Since both labels have roughly the same number of data points, we decide not to balance the RRG datasets.

Cross validation

We now run the cross validation tests on the datasets using all the features (combined), only the generic network metrics (generic), and only the provenance-specific network metrics (provenance). Please refer to Cross Validation Code.ipynb for the detailed description of the cross validation code.


In [7]:
from analytics import test_classification

In [8]:
results, importances = test_classification(df, n_iterations=1000)

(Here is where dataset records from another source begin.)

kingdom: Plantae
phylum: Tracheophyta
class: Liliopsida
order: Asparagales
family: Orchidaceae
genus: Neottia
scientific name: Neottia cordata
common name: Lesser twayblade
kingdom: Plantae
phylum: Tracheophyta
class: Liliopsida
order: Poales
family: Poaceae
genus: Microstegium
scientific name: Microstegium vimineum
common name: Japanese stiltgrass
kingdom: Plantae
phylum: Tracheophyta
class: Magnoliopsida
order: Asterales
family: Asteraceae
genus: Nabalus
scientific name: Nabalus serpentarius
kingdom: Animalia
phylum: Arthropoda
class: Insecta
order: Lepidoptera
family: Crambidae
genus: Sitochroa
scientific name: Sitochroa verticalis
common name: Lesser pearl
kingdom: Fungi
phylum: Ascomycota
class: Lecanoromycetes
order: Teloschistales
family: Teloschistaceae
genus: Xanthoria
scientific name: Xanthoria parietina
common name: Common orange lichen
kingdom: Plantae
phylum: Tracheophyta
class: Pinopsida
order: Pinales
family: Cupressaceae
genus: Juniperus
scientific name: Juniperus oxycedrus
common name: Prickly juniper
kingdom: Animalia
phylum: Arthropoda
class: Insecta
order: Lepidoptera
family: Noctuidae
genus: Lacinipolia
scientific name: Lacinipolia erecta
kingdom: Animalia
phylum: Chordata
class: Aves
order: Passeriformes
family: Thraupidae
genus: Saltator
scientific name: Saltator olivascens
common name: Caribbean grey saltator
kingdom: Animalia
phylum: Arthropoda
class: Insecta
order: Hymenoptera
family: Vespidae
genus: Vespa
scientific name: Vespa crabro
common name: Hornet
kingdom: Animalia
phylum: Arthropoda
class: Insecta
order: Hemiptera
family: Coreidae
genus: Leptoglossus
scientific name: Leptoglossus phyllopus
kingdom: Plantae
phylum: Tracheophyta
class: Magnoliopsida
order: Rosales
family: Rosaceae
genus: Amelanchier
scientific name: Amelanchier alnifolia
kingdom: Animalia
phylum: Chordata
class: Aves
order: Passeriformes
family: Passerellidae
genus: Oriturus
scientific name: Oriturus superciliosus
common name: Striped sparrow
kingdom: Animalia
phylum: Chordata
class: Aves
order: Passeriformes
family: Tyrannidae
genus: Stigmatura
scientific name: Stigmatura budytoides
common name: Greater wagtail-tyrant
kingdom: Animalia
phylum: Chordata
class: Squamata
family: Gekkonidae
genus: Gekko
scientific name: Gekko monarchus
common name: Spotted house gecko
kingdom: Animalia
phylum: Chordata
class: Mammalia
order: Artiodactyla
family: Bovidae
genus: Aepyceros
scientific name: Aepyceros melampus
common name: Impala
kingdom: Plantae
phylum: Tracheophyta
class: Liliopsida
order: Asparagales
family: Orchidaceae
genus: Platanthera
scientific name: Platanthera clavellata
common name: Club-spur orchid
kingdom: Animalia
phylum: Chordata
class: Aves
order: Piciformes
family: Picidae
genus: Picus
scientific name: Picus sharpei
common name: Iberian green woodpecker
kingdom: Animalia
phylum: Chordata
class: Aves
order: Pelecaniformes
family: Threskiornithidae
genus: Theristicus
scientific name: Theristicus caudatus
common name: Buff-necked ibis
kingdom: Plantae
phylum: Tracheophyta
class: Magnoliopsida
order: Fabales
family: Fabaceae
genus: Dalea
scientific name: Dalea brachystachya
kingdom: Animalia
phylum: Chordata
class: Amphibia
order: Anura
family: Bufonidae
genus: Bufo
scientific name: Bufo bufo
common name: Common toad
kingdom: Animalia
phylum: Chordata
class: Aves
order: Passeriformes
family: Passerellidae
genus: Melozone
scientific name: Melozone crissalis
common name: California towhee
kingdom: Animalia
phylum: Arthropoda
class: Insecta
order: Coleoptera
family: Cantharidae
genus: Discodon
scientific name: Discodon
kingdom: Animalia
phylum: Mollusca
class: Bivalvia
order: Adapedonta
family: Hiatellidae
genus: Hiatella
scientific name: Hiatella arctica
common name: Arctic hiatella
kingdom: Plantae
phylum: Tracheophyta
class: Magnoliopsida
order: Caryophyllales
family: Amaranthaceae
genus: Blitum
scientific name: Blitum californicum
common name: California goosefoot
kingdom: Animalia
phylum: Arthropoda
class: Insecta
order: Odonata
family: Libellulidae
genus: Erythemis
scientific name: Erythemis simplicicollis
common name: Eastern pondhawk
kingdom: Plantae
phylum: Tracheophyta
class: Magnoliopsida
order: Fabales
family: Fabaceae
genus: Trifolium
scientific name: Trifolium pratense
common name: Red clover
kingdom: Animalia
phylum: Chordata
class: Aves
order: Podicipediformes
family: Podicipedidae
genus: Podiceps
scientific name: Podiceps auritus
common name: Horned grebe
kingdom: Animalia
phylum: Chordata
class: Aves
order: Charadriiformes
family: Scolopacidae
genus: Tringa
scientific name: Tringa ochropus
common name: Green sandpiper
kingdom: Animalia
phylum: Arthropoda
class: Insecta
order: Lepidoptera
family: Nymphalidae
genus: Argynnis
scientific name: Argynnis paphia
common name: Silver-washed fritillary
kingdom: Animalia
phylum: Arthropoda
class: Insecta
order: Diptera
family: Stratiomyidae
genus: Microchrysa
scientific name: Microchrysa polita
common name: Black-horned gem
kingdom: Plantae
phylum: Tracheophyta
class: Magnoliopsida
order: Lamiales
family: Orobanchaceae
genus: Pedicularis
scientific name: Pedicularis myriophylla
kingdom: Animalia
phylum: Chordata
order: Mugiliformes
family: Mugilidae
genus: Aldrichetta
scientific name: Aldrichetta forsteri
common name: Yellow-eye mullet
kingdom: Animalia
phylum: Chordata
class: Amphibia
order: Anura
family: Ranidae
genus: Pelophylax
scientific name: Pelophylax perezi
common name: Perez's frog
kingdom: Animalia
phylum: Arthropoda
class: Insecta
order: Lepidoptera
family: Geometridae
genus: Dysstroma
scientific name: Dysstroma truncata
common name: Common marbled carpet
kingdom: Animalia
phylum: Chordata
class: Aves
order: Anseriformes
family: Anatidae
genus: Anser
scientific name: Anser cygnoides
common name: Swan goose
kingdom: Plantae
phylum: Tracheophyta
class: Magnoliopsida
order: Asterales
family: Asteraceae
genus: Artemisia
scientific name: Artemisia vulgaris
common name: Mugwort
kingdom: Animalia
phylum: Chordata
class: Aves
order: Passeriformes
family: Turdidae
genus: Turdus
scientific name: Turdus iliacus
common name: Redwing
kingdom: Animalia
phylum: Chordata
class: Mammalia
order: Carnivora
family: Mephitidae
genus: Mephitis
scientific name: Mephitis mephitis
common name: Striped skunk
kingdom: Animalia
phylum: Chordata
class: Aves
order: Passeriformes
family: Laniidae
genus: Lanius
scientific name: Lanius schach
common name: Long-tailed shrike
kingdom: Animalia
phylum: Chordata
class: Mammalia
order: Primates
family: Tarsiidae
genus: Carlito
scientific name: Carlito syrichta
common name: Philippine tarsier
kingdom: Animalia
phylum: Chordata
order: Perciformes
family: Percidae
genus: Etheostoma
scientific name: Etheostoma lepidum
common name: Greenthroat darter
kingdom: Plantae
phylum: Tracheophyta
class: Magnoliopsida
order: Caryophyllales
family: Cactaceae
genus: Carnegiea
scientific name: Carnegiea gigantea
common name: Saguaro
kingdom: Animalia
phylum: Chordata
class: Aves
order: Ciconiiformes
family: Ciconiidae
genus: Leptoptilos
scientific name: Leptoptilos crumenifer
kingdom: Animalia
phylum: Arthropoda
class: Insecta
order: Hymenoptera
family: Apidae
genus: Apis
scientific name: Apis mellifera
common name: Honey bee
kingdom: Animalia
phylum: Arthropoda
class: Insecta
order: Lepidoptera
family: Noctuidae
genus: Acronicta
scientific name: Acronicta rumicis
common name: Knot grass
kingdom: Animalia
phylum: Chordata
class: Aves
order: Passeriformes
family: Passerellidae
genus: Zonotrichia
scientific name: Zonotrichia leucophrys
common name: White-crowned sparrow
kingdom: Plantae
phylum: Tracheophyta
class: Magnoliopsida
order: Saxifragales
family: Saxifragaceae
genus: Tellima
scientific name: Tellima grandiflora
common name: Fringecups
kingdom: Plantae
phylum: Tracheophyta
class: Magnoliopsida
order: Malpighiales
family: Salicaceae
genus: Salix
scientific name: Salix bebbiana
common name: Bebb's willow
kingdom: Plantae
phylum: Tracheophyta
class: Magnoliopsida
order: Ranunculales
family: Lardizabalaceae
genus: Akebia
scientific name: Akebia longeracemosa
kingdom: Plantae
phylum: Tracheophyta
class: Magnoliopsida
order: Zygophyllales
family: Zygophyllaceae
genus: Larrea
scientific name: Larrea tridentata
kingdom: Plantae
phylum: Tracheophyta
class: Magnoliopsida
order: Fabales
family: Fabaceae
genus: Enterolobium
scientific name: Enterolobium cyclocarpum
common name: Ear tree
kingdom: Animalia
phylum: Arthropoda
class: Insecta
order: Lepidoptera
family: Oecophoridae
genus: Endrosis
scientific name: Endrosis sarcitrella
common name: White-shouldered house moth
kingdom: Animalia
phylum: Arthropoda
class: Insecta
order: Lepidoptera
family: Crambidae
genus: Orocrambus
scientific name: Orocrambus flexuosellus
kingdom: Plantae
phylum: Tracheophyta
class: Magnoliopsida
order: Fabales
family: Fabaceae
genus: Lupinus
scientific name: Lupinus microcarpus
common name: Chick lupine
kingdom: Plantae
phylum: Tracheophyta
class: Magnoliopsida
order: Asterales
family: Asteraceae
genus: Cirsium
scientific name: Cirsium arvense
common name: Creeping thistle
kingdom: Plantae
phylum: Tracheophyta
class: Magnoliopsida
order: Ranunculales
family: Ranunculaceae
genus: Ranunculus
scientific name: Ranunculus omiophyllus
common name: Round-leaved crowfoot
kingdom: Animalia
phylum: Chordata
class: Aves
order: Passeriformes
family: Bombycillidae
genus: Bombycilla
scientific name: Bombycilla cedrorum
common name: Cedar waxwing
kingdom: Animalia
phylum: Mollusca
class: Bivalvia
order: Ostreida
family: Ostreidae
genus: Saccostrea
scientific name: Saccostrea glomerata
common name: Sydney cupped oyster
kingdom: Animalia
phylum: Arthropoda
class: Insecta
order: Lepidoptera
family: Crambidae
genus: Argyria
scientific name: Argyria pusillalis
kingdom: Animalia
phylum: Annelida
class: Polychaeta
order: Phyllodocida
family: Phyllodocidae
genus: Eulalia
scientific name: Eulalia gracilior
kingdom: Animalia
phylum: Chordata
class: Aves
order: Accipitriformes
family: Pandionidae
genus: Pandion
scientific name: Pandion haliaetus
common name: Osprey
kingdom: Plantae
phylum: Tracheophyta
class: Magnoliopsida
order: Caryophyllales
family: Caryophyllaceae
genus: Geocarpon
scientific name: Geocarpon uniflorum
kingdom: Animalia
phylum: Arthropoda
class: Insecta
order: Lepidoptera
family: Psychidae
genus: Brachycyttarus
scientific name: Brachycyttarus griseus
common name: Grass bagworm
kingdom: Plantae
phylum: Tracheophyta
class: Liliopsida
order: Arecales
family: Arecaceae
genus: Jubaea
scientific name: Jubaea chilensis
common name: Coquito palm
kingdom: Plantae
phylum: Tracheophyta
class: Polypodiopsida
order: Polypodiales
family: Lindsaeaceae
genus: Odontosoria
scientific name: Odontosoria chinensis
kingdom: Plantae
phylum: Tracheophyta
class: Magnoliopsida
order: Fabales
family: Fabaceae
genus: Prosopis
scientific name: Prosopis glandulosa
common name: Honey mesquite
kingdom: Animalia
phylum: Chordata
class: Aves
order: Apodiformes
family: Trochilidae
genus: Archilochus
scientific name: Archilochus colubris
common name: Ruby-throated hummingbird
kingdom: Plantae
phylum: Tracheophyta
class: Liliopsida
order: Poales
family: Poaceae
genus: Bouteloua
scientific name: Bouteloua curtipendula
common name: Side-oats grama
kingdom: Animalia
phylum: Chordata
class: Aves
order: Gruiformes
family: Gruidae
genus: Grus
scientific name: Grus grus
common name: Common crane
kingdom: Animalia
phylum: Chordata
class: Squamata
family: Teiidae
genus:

Accuracy: 64.07% ±1.1212 <-- combined
Accuracy: 66.20% ±1.1259 <-- generic
Accuracy: 61.03% ±1.1090 <-- provenance

Results: Compared to the top accuracy achieved using forward provenance, 85%, using historical provenance in this application yield much lower accuracy, 66%. This supports our hypothesis that the forward provenance of a data entity correlates better with its nature/characteristic than its historical provenance (as the forward provenance records how the data entity was used).